The omicron sub-variant BA.2 accounted for most new coronavirus infections in the US last week, according to new data from the Centers for Disease Control and Prevention (CDC). In the week ending March 26, BA.2 accounted for nearly 55% of new cases, while the previously dominant strain BA.1.1 accounted for 40.4% of cases.
While covid-19 cases in the US have been declining since hitting an all-time high due in January, a surge of BA.2 cases in Europe and Asia has put US health officials on alert even as most states have dropped restrictions. Meanwhile, the Food and Drug Administration (FDA) approved an additional covid-19 booster shot today (March 29) for older and immunocompromised people in the US.
What we know about BA.2
BA.2 has been around since the omicron variant first emerged last fall, but it didn’t account for a meaningful proportion of US covid-19 cases until early this year. Between the week ending Jan. 29 and Feb. 26 the proportion of BA.2 covid cases grew nearly 10-fold, and has gradually eclipsed BA.1 cases over the past month.
The now-dominant sub-variant is believed to be more transmissible than previous variants of the virus, in part because its spike protein has several mutations that are not present in other omicron strains.

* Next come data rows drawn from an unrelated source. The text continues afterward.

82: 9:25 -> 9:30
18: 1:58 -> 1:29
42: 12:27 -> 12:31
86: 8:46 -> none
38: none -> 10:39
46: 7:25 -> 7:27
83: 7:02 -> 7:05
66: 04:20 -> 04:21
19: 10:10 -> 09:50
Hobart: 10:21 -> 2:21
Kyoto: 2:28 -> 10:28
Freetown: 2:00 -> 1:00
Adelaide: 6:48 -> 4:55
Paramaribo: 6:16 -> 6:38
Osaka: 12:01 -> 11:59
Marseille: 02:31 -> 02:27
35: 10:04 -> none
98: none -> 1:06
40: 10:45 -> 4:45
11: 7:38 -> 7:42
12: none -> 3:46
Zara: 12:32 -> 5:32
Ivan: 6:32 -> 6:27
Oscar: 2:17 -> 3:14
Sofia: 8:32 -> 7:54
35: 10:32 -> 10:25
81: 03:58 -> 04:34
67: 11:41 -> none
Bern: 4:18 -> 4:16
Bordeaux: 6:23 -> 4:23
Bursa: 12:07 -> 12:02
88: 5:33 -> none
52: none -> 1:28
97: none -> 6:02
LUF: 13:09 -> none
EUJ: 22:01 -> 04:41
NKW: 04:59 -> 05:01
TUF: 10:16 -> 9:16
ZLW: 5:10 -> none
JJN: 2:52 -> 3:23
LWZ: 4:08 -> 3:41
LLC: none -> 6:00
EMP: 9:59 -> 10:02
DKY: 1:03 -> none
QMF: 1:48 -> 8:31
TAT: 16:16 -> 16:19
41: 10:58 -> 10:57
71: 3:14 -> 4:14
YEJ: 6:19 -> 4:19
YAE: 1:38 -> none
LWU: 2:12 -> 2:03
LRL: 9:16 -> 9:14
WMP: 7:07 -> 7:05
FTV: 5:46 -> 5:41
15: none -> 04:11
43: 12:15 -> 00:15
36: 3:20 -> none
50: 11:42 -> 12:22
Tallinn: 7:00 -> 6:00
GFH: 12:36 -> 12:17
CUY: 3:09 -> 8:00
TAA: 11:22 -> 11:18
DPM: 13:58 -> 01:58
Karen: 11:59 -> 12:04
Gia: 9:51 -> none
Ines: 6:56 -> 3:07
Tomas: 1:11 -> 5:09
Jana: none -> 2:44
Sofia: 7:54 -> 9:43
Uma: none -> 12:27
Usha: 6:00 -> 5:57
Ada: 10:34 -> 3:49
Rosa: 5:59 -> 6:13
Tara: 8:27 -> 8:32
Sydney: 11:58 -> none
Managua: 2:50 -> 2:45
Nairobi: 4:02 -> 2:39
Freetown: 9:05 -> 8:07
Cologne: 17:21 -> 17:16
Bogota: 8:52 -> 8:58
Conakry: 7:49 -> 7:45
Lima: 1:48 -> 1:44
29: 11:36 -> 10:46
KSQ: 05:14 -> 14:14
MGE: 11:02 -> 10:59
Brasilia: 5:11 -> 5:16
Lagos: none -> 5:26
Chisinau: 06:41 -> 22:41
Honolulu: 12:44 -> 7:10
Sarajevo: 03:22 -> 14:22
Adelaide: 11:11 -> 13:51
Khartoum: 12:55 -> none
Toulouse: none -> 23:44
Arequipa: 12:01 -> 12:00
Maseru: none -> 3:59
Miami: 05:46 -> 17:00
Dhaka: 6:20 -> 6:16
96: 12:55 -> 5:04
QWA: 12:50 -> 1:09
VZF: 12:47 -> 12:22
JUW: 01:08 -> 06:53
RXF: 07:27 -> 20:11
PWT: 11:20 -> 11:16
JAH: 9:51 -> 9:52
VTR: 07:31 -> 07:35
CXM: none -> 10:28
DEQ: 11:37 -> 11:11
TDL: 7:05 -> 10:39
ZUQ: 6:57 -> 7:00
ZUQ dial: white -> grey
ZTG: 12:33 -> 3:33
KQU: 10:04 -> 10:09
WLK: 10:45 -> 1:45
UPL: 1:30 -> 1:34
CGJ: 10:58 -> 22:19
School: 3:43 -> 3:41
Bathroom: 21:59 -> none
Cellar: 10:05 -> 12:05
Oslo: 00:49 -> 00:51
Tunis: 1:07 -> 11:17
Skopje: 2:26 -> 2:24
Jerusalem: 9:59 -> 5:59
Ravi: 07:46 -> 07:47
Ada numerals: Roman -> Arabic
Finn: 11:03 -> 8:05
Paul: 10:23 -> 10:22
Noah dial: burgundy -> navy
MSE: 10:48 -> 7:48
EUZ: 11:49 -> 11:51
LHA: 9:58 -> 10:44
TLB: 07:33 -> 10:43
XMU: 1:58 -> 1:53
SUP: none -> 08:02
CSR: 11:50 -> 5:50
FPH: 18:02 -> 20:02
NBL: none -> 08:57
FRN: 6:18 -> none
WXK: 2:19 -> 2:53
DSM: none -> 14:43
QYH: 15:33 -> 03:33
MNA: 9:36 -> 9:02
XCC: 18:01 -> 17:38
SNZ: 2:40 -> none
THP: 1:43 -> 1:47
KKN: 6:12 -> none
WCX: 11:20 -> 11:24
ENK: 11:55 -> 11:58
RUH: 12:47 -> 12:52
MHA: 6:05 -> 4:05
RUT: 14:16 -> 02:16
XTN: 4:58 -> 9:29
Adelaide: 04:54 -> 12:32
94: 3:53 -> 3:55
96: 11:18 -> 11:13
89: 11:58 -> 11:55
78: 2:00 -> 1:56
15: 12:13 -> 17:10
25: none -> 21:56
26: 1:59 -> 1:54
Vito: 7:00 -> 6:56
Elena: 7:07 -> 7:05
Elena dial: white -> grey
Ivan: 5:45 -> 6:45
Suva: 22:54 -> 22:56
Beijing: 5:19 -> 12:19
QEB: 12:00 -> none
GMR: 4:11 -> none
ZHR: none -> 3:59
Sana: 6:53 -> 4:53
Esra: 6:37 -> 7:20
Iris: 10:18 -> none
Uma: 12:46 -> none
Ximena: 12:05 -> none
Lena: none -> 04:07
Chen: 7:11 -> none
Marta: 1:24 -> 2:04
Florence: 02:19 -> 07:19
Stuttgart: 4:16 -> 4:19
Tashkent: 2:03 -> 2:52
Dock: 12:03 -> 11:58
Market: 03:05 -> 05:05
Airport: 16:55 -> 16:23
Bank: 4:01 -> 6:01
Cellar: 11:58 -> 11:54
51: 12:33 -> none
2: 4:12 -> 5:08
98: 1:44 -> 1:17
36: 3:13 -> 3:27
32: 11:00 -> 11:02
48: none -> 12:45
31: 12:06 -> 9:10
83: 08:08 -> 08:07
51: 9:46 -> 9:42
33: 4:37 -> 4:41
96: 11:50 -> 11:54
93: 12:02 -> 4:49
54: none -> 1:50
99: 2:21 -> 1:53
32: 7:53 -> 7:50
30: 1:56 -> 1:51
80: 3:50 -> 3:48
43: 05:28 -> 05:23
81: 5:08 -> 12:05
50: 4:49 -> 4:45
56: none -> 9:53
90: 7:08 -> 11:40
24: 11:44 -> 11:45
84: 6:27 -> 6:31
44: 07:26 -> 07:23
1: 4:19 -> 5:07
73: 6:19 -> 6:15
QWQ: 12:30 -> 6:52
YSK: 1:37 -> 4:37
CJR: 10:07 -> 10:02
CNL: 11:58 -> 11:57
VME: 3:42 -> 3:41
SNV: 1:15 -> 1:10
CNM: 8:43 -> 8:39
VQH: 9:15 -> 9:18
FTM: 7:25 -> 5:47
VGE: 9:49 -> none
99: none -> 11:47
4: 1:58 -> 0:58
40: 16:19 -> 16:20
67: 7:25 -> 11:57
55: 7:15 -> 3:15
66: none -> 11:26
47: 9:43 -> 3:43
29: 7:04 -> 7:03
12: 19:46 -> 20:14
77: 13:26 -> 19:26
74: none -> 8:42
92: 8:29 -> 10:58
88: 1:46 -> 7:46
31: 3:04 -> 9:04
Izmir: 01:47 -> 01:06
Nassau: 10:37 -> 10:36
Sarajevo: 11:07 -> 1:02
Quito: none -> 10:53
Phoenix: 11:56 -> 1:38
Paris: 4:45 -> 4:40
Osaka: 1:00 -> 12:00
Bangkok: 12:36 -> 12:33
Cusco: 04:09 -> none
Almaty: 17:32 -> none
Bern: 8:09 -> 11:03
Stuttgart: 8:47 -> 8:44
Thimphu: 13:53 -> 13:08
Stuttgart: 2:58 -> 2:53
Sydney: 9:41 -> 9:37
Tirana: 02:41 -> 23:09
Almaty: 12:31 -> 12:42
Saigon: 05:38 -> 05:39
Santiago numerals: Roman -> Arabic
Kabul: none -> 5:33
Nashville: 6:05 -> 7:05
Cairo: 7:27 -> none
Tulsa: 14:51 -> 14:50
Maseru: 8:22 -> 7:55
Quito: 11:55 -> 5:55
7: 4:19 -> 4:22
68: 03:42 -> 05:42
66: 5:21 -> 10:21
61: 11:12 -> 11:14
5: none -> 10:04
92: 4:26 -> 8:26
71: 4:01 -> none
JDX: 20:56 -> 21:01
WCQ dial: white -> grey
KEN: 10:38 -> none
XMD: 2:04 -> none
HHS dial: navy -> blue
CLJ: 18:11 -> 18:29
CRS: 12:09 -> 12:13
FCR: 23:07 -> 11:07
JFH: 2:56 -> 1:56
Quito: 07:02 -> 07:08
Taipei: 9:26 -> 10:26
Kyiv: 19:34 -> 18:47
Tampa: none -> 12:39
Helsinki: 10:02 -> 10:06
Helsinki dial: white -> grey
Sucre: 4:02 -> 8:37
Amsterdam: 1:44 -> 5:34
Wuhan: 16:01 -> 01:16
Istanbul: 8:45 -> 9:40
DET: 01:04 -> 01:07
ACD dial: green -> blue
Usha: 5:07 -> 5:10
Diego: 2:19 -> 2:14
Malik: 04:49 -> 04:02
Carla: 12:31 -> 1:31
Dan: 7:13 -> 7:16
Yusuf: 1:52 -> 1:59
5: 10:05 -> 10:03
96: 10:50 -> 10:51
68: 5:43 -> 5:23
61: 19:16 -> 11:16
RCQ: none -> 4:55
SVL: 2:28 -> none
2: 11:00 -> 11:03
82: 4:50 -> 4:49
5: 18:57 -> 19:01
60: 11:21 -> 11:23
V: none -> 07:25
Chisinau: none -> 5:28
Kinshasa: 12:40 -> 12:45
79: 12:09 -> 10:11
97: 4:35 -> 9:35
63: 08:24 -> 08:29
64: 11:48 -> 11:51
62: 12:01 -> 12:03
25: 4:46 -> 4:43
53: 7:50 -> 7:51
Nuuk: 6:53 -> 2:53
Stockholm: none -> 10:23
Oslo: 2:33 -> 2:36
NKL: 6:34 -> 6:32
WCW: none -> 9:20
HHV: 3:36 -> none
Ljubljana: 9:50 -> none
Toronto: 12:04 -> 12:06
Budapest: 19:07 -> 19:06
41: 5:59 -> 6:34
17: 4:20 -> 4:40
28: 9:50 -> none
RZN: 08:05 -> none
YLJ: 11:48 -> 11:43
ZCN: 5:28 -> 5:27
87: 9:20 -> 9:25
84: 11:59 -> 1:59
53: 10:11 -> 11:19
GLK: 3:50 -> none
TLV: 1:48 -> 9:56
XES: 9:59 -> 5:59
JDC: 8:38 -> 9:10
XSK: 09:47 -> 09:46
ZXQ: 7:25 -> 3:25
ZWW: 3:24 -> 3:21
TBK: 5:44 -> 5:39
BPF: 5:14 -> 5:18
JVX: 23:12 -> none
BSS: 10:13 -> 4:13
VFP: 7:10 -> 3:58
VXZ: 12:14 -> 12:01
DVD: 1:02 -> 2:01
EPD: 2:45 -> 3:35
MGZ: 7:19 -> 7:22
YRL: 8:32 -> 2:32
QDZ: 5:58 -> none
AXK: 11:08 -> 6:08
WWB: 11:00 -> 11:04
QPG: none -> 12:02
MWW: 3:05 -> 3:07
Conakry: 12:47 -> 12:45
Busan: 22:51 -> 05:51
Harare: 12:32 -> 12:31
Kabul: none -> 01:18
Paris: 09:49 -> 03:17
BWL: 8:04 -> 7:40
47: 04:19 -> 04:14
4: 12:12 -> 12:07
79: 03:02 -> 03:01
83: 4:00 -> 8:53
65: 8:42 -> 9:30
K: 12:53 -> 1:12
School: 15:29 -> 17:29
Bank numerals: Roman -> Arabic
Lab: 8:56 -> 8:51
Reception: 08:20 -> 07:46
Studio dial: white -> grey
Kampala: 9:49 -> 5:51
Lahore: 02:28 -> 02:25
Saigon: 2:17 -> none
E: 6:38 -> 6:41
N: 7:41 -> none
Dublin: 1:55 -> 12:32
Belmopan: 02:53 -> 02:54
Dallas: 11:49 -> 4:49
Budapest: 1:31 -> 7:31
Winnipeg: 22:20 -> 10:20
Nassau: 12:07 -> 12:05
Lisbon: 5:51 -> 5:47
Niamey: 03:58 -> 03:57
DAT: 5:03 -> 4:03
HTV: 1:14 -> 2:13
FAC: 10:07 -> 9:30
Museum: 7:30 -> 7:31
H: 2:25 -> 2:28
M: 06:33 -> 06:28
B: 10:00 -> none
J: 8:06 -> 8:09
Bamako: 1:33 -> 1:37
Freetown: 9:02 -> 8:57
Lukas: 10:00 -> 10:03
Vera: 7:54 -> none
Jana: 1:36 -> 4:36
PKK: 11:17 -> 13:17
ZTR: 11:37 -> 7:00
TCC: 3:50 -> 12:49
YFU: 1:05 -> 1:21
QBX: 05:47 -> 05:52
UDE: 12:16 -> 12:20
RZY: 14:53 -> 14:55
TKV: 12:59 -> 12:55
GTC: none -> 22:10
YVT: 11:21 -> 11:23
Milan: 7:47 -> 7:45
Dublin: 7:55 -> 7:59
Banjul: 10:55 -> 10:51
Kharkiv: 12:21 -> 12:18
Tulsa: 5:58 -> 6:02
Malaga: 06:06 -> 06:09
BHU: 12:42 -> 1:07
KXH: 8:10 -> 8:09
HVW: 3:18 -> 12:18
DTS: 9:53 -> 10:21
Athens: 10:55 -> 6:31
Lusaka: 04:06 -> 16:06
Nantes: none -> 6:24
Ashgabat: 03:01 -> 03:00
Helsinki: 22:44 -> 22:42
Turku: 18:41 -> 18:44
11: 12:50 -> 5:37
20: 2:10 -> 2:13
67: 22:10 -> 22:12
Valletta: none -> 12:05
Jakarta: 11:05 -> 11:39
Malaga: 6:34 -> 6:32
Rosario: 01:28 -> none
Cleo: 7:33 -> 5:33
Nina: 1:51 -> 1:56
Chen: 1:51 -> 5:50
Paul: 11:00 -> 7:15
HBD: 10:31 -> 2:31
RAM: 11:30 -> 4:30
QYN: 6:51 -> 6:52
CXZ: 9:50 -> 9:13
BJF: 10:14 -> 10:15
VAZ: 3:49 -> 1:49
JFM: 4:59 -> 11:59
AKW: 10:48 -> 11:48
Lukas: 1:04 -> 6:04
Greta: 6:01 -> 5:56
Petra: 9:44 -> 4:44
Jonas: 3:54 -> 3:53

But so far BA.2 doesn’t appear to cause more severe illness than the previously dominant omicron strain, and US-approved vaccines should provide sufficient protection against severe disease. People who were previously infected with BA.1 should also have good immunity against BA.2, according to Joshua Sharfstein, a professor at the Johns Hopkins Bloomberg School of Public Health.
How the US is responding
Today the FDA approved a second booster dose of the Pfizer and Moderna vaccines for anyone over 50 years old, as well as some immunocompromised patients. While the US hasn’t yet recommended a fourth covid-19 vaccine for all Americans, an FDA official said last month this would likely happen in the fall.
Even as the US continues to document thousands of coronavirus cases each week, the money to pay for covid testing, treatment, and vaccines may soon run out due to an impasse in Washington. The White House recently asked Congress for an additional $22.5 billion to support domestic and global covid-19 efforts, but the funding was stripped from a final government spending bill.